Lors de l’évaluation du montant, il convient d’intégrer les points suivants :
- garantir les besoins fondamentaux, tels que nourriture, logement, énergie, santé, habillement, mobilité régionale et loisirs.
- prendre en compte et permettre un environnement sain et une nourriture écologique. Promouvoir un mode de vie le plus durable possible.
- pouvoir prendre part à la vie sociale et culturelle.
- les autres prestations viennent s’ajouter au revenu de base (par exemple frais de garde des enfants, frais liés au handicap, etc.).
- uniformité, pas de différences régionales.
Le revenu de base doit être uniforme et n’assumer aucune incitation socialement ciblée. Une telle incitation doit être prise en charge par d’autres instruments de pilotage afin que le revenu de base reste simple à gérer. Les cantons décident s’ils veulent prendre en considération des différences régionales à l’aide d’autres incitations.
6 Financement
Le revenu de base est une redistribution non pas d’argent, mais de pouvoir, car la contrainte d’avoir un revenu professionnel n’est plus au cœur de nos décisions. C’est un instrument contre la peur du lendemain et les dépendances.
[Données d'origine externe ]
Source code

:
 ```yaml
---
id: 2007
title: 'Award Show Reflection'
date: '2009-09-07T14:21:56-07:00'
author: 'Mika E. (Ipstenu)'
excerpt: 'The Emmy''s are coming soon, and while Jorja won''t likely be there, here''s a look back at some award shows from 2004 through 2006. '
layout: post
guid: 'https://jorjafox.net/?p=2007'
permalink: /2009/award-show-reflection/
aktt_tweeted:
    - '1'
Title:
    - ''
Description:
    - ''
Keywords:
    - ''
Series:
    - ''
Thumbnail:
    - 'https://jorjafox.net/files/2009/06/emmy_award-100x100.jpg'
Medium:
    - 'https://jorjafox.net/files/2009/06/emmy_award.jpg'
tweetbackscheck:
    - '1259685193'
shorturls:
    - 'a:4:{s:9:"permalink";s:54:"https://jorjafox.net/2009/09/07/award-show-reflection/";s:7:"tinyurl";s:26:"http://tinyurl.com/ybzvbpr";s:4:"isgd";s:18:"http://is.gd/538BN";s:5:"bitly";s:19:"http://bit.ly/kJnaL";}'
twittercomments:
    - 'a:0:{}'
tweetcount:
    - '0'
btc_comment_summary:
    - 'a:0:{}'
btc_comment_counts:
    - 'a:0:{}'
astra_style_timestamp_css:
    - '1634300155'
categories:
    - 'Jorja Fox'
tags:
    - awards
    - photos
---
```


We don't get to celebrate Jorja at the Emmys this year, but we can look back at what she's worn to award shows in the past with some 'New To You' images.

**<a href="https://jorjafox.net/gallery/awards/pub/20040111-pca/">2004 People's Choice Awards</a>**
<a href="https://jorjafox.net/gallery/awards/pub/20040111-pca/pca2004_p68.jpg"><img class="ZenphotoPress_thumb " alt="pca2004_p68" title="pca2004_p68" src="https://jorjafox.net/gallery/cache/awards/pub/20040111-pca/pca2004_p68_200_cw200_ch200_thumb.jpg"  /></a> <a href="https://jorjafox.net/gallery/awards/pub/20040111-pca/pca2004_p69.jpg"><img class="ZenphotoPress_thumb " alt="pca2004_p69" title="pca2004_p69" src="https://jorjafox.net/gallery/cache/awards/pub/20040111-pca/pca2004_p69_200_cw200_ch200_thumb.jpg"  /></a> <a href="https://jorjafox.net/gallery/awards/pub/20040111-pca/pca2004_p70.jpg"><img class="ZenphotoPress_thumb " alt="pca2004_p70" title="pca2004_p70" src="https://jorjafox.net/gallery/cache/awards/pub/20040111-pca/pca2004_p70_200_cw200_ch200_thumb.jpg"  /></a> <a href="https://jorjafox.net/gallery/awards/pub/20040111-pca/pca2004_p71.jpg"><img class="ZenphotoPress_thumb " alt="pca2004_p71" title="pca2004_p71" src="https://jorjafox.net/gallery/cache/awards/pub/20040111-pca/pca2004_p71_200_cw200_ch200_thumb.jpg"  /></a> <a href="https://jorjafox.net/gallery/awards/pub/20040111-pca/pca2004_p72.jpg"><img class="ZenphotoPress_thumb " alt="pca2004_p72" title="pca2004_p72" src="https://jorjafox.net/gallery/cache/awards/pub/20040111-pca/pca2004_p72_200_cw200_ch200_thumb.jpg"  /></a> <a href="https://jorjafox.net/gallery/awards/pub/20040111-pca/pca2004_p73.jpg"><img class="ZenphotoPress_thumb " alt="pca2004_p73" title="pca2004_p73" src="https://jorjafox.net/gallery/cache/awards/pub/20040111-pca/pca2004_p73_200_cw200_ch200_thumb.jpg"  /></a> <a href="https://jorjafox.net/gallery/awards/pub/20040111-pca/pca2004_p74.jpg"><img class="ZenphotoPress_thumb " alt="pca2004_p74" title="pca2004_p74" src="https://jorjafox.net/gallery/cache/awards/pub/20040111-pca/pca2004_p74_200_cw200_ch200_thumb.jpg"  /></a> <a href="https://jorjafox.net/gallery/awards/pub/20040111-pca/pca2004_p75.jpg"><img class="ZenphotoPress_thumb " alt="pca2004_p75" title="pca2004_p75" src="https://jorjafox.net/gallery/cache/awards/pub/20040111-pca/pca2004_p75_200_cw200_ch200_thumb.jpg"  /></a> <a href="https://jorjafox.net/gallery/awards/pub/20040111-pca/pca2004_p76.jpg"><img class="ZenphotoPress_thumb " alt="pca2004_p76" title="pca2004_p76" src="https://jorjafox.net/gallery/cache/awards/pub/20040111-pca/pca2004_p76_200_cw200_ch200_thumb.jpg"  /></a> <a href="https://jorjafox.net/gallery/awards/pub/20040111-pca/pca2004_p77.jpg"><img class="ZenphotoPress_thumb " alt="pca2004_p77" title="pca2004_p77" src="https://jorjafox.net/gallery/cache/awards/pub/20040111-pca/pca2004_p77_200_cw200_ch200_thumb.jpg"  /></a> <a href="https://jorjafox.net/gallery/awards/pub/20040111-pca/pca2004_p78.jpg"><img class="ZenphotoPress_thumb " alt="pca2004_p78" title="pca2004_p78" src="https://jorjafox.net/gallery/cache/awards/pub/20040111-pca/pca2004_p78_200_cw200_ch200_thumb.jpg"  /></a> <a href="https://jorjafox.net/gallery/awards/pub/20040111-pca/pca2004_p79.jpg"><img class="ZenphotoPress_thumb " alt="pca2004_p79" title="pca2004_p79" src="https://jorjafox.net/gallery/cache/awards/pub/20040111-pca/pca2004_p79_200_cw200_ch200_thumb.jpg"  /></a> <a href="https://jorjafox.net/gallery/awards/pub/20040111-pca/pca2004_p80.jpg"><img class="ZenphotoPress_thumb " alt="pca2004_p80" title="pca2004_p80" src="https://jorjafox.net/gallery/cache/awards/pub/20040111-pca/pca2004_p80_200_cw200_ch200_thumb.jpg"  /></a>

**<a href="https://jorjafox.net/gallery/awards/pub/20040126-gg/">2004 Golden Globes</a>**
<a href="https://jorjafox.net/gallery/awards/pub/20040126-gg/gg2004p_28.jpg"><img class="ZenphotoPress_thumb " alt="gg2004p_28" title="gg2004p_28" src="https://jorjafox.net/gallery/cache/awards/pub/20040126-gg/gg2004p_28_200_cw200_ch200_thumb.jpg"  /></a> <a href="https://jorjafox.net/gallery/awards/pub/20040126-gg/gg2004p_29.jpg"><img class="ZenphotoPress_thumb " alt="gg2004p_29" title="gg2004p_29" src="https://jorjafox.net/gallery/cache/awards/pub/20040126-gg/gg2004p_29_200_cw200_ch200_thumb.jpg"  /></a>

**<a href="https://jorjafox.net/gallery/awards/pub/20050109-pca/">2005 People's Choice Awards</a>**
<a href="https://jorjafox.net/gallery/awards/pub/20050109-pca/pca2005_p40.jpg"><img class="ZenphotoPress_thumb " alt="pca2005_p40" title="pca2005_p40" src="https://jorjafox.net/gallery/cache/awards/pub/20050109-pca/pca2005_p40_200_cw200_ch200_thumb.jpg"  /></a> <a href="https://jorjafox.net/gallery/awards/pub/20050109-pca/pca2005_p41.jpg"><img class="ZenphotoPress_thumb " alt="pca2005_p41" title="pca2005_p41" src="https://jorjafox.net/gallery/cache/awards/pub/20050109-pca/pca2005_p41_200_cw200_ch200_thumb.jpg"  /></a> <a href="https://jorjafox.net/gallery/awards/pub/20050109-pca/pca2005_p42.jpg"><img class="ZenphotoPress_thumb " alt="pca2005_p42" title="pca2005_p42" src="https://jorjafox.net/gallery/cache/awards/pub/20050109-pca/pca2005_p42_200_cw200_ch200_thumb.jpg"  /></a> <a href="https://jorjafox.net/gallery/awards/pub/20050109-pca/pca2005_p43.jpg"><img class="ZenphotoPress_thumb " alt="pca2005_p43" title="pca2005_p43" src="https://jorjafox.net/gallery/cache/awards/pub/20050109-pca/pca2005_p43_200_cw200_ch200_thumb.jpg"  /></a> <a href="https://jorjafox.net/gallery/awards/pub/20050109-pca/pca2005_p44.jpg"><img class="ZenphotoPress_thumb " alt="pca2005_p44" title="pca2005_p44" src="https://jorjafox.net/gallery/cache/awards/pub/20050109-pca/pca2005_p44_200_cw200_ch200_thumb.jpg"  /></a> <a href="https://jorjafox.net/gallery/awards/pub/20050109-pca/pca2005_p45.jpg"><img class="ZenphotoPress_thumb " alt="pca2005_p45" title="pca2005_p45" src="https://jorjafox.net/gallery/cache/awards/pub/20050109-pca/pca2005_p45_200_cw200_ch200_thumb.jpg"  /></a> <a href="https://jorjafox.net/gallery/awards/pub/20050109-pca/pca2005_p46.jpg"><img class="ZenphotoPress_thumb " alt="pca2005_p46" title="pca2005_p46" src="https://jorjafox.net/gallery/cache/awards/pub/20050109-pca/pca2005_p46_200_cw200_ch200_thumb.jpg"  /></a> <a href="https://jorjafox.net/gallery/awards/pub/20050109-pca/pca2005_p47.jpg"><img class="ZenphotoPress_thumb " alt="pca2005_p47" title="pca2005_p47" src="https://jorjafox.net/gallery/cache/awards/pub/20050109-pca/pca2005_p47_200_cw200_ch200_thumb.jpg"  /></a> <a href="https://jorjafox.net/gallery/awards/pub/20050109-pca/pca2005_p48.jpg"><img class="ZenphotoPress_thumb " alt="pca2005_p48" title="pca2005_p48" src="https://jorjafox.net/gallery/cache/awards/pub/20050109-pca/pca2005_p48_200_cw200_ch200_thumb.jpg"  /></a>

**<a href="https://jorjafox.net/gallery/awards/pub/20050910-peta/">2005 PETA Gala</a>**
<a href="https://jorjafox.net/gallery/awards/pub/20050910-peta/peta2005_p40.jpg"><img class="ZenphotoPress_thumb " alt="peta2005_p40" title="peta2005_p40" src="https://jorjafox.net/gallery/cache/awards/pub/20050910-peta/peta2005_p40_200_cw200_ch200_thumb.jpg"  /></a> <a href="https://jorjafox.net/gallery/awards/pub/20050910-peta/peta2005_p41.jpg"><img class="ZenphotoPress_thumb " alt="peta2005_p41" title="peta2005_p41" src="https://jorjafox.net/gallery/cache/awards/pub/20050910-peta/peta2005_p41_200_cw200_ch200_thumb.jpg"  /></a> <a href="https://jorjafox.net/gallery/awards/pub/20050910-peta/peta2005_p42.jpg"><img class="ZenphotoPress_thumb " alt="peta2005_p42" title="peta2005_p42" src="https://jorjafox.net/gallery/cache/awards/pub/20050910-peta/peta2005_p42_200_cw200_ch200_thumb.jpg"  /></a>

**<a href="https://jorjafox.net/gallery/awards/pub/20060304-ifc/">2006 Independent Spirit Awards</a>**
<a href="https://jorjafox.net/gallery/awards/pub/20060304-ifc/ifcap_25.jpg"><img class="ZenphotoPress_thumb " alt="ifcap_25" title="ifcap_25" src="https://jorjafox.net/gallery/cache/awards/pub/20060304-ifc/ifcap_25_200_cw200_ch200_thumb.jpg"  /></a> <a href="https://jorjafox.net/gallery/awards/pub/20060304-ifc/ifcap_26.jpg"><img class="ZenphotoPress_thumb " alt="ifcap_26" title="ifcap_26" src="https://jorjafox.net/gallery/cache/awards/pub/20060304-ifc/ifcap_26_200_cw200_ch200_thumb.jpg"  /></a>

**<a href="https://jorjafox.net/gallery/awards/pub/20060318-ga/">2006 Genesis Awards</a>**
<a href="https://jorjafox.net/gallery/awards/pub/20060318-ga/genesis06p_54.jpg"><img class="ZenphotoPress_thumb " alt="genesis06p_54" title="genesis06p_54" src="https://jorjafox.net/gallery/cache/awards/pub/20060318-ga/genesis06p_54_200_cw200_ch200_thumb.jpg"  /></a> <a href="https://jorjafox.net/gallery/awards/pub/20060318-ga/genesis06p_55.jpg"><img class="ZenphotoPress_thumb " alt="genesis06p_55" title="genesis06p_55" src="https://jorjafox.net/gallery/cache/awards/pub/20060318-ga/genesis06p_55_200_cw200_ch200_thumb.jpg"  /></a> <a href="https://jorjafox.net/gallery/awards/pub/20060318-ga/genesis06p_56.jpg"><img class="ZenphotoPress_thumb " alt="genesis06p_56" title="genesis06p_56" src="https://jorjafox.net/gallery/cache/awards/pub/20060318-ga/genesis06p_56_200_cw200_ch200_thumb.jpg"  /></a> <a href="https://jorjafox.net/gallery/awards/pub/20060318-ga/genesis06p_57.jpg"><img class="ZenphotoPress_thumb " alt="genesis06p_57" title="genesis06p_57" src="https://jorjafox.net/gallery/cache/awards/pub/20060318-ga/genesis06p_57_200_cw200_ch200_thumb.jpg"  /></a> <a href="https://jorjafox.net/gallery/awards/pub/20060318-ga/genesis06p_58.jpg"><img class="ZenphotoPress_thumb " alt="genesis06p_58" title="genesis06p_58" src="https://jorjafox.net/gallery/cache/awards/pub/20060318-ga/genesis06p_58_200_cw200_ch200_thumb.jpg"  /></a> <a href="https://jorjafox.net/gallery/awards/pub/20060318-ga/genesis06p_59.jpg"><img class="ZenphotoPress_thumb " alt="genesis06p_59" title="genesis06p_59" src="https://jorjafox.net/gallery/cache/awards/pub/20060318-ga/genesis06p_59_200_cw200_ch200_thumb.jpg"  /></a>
Le revenu de base est une réforme fiscale vers davantage de Vert et de social. Il est finançable et faisable, dès qu’il y a volonté politique. Les ressources pour financer les biens et services fondamentaux existent, on ne fait que les redistribuer. Le revenu de base garantit inconditionnellement le financement des biens et services fondamentaux, à la place du travail rémunéré et des prestations sociales assorties de conditions. Des réformes fiscales à visée écologique et sociale sont nécessaires pour adapter la circulation de l’argent concerné.
Certaines revendications et options de pilotage Vertes peuvent influer le financement. Le revenu de base comporte une réforme fiscale vers la simplicité et l’égalité sociale, qui tient compte de l’évolution de l’automatisation et de l’intelligence artificielle ainsi que des nouveaux enjeux d’une société à un haut niveau de services, dans laquelle ce n’est plus le travail qui est fiscalisé, mais la consommation de ressources et la fortune. En effet, si le revenu n’est plus imposé, l’économie ne doit plus mettre à disposition un maximum d’emplois, afin que l’on puisse prélever suffisamment d’impôts.
Ce n’est pas la consommation en soi qui est écologiquement problématique, mais c’est l’utilisation de ressources plus ou moins problématiques qui en découle. Il y a donc lieu de fiscaliser l’utilisation de ressources (en lien avec la nocivité et la surexploitation) et non la consommation en général, qui peut également comporter des prestations ménageant les ressources. La rétrocession d’une telle taxe environnementale ferait partie du revenu de base. Après déduction d’un abattement fiscal, le revenu de base Vert permet de créer un impôt progressif sur les ressources.
Un revenu de base Vert est foncièrement – et non subsidiairement – un minimum. Il garantit inconditionnellement le financement des biens et services fondamentaux. Les systèmes de rémunération ou sociaux en financent pratiquement une partie, les prestations sociales actuelles pouvant y être en tout ou en partie intégrées.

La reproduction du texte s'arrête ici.